4. Not Your Ordinary One Night Stand

73.6K 7.6K 257
                                    

Aku sudah bersiap untuk kembali ke ruanganku ketika town hall selesai, tapi Lola menahanku. Dengan terpaksa aku bertahan di town hall itu bersama karyawan lain yang beramah-ramah kepada Ruly.

Kadang hidup memang sebuah lelucon. Sekalipun aku tidak menginginkannya, hidup selalu punya cara untuk menertawakanku.

Kali ini, lelucon itu muncul dalam sosok bernama Ruly.

Aku yakin kalau pria yang tidur bersamaku di akhir pekan lalu hanyalah orang asing. Hanya sekali itu saja aku akan bertemu dengannya. Namun, takdir malah melemparkannya langsung ke hadapanku.

"How do I look?" Lola menyisir rambutnya dengan jari, berusaha untuk merapikannya, padahal itu sama sekali tidak perlu. Rambutnya yang ditata ikal itu masih berada di tempatnya dan dalam keadaan sempurna.

"You look great," jawabku asal.

"Eh, mau ke mana?" Lola mencekal lenganku, sehingga niat untuk kabur kembali batal.

"Gue masih ada kerjaan."

"Gue juga, dan semua yang ada di sini juga," tukas Lola.

Saat melihat Lola terkesiap, aku tahu kalau mimpi burukku akan segera datang.

"He's coming," bisik Lola.

Aku memejamkan mata dan menarik napas untuk menenangkan diri. Sekarang saat yang tepat untuk melatih pernapasan seperti di kelas yoga yang rutin kuikuti.

"Nah, ini Lola dan Tyra. Kalau Lola harusnya kamu sudah kenal."

Suara Bang Tobing menyapa pendengaranku.

"Apa kabar, Rul? Enggak nyangka kamu bakal balik ke sini," ujar Lola.

"Enggak ada yang bisa membantah titahnya Hamzah."

Suara berat itu menyapu pendengaranku, membuatku kembali terlempar ke momen di club Sabtu lalu.

Kesalahan pertamaku adalah membiarkannya menciumku. Sementara kesalahan terbesarku adalah membalas ciumannya.

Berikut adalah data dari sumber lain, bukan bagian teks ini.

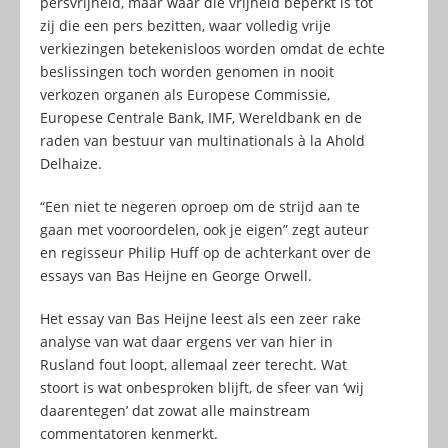
persvrijheid, maar waar die vrijheid beperkt is tot
zij die een pers bezitten, waar volledig vrije
verkiezingen betekenisloos worden omdat de echte
beslissingen toch worden genomen in nooit
verkozen organen als Europese Commissie,
Europese Centrale Bank, IMF, Wereldbank en de
raden van bestuur van multinationals à la Ahold
Delhaize.
“Een niet te negeren oproep om de strijd aan te
gaan met vooroordelen, ook je eigen” zegt auteur
en regisseur Philip Huff op de achterkant over de
essays van Bas Heijne en George Orwell.
Het essay van Bas Heijne leest als een zeer rake
analyse van wat daar ergens ver van hier in
Rusland fout loopt, allemaal zeer terecht. Wat
stoort is wat onbesproken blijft, de sfeer van ‘wij
daarentegen’ dat zowat alle mainstream
commentatoren kenmerkt.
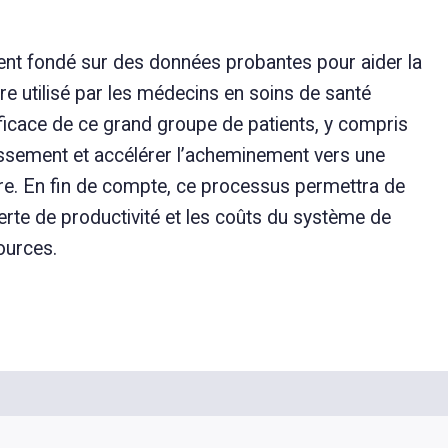
ent fondé sur des données probantes pour aider la
être utilisé par les médecins en soins de santé
efficace de ce grand groupe de patients, y compris
lissement et accélérer l’acheminement vers une
aire. En fin de compte, ce processus permettra de
rte de productivité et les coûts du système de
ources.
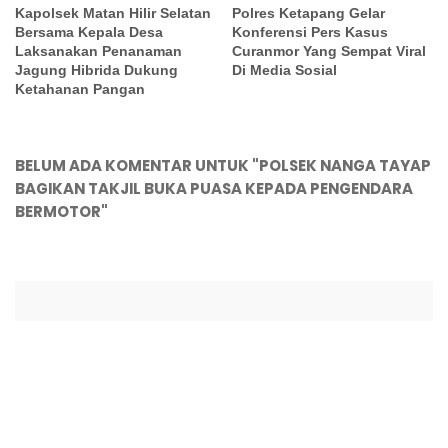
Kapolsek Matan Hilir Selatan
Polres Ketapang Gelar
Bersama Kepala Desa
Konferensi Pers Kasus
Laksanakan Penanaman
Curanmor Yang Sempat Viral
Jagung Hibrida Dukung
Di Media Sosial
Ketahanan Pangan
BELUM ADA KOMENTAR UNTUK "POLSEK NANGA TAYAP
BAGIKAN TAKJIL BUKA PUASA KEPADA PENGENDARA
BERMOTOR"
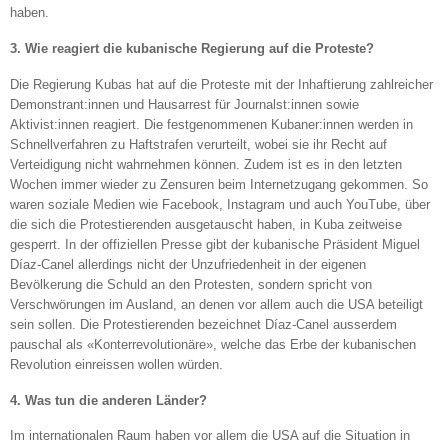
haben.
3. Wie reagiert die kubanische Regierung auf die Proteste?
Die Regierung Kubas hat auf die Proteste mit der Inhaftierung zahlreicher
Demonstrant:innen und Hausarrest für Journalst:innen sowie
Aktivist:innen reagiert. Die festgenommenen Kubaner:innen werden in
Schnellverfahren zu Haftstrafen verurteilt, wobei sie ihr Recht auf
Verteidigung nicht wahrnehmen können. Zudem ist es in den letzten
Wochen immer wieder zu Zensuren beim Internetzugang gekommen. So
waren soziale Medien wie Facebook, Instagram und auch YouTube, über
die sich die Protestierenden ausgetauscht haben, in Kuba zeitweise
gesperrt. In der offiziellen Presse gibt der kubanische Präsident Miguel
Díaz-Canel allerdings nicht der Unzufriedenheit in der eigenen
Bevölkerung die Schuld an den Protesten, sondern spricht von
Verschwörungen im Ausland, an denen vor allem auch die USA beteiligt
sein sollen. Die Protestierenden bezeichnet Díaz-Canel ausserdem
pauschal als «Konterrevolutionäre», welche das Erbe der kubanischen
Revolution einreissen wollen würden.
4. Was tun die anderen Länder?
Im internationalen Raum haben vor allem die USA auf die Situation in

Namun, awal dari malapetaka itu adalah ketika aku mengiyakan saat dia mengajakku pergi. Dalam keadaan sadar seperti ini, kejadian itu bisa terlihat dengan jelas.

"Ini Tyra, one of the promising talent that we had, sekaligus senior attorney terbaik yang berhasil kita scouting tahun lalu."

Setelah satu tarikan napas, aku pun membalikkan tubuh dan siap menghadapi mimpi burukku.

"Tyra, senang bisa bertemu kamu," ujarku dan mengulurkan tangan.

"Ruly. It's nice to meet you, Tyra."

Aku memberanikan diri untuk menatap Ruly, sekadar ingin mengetahui reaksinya. Namun, dia hanya tersenyum sopan. Tidak ada tanda-tanda dia mengenalku.

Tanggapannya membuatku bertanya-tanya. Mungkin, dia tidak mengenalku. Seingatku, malam itu dia jauh lebih mabuk dibanding aku. Lagipula, aku sudah pergi sebelum dia bangun sehingga dia tidak pernah melihatku dalam keadaan sadar.

Mungkin, hidup tidak sebercanda itu denganku.

"Tyra, setelah ini kamu ke ruangan saya, ya," ujar Bang Tobing.

Oke, ini baru mimpi buruk yang sebenarnya.

"Iya, Bang."

Bang Tobing membawa Ruly menjauh, sehingga aku bisa menarik napas lega.

**

"Hal terakhir yang saya inginkan adalah kehilangan klien sekelas Hendrawan." Bang Tobing memulai omelannya. "Ikuti saja apa kata Abimana."